Dataset excerpts
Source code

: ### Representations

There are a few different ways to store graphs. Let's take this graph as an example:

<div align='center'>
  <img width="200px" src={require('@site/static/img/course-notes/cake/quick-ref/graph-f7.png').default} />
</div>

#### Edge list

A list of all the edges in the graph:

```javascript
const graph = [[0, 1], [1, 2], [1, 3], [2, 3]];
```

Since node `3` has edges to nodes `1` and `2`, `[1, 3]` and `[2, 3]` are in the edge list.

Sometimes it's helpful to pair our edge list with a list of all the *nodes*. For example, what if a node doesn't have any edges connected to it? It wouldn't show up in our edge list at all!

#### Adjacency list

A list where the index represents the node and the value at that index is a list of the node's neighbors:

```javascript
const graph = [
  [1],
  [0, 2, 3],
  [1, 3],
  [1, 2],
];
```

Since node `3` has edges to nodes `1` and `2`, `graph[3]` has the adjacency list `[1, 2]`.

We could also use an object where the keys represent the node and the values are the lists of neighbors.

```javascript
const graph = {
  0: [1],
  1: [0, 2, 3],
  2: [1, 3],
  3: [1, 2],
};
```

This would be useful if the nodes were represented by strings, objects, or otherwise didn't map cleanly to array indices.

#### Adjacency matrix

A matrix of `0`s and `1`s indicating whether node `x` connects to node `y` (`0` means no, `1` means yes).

■ Exercise ■
In the data above, find each line that uses the string "const". Copy it.

■ Solution to this problem ■
const graph = [[0, 1], [1, 2], [1, 3], [2, 3]];
const graph = [
const graph = {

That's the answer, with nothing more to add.